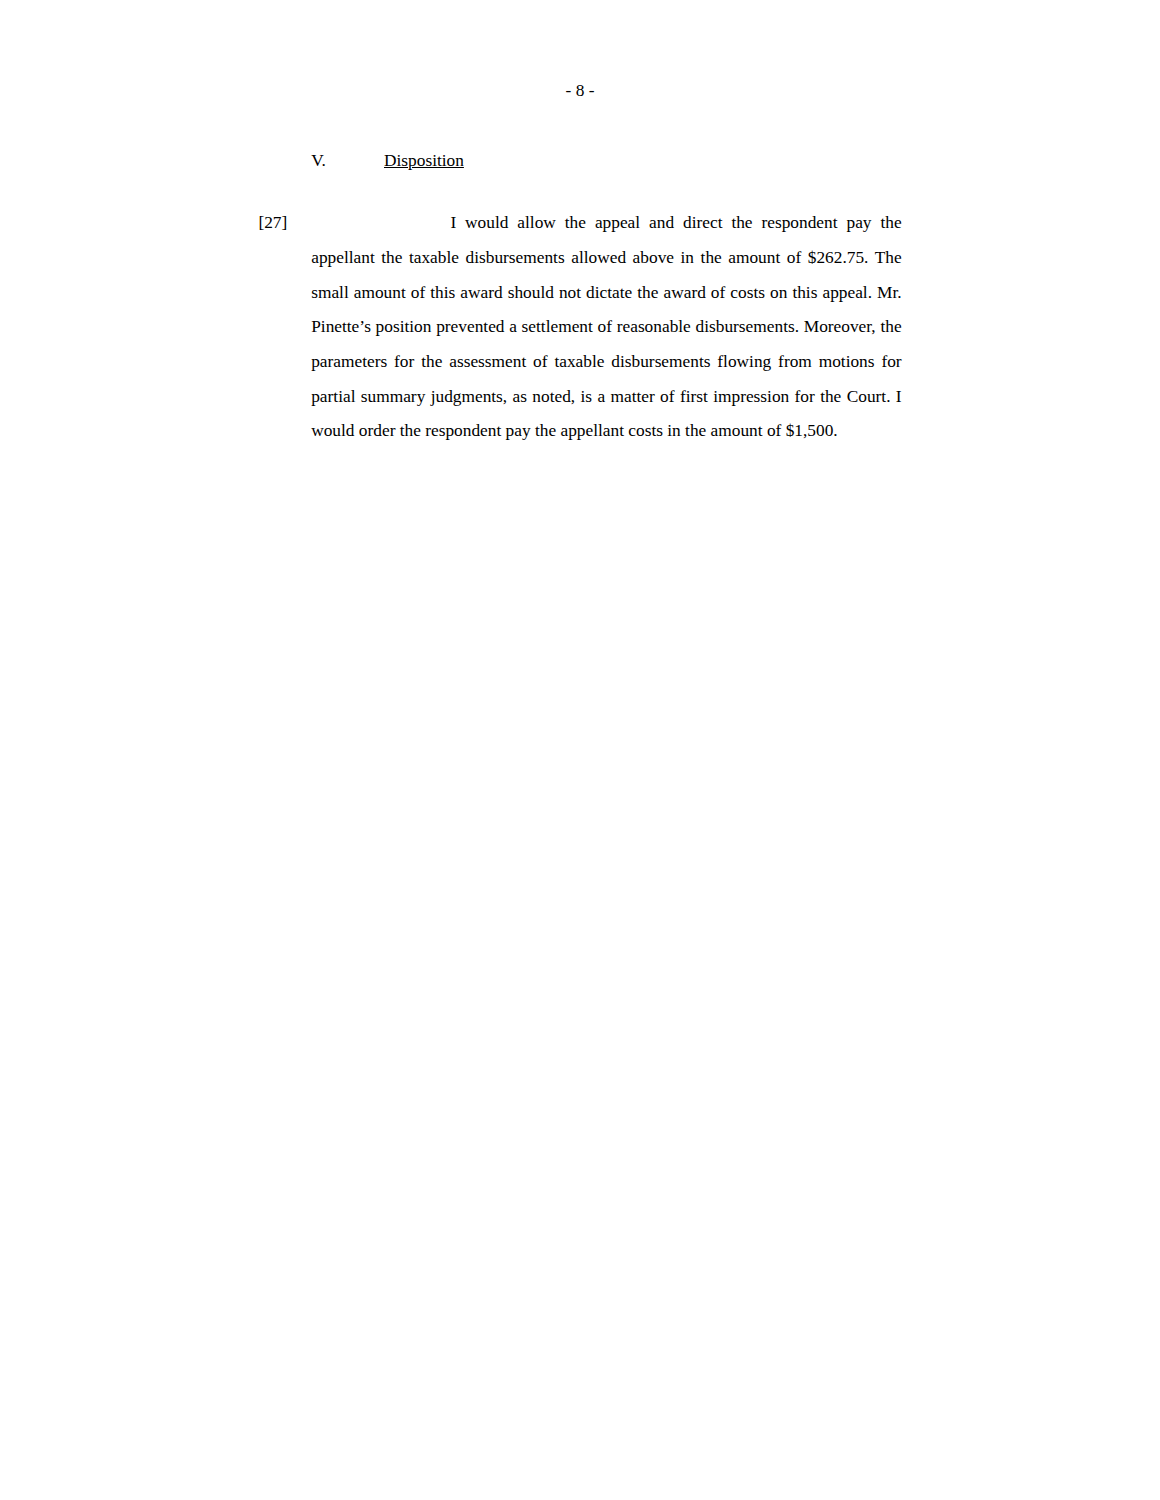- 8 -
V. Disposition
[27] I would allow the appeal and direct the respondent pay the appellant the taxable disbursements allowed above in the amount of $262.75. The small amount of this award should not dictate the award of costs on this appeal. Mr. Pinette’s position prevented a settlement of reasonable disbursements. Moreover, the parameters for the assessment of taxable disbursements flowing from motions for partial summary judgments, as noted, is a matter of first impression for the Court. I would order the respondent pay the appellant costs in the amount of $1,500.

* **THE TASK**
Working from the lines above, reproduce the material exactly and exclude its pictures.

* **ANSWER SECTION**
- 8 -
V. Disposition
[27] I would allow the appeal and direct the respondent pay the appellant the taxable disbursements allowed above in the amount of $262.75. The small amount of this award should not dictate the award of costs on this appeal. Mr. Pinette’s position prevented a settlement of reasonable disbursements. Moreover, the parameters for the assessment of taxable disbursements flowing from motions for partial summary judgments, as noted, is a matter of first impression for the Court. I would order the respondent pay the appellant costs in the amount of $1,500.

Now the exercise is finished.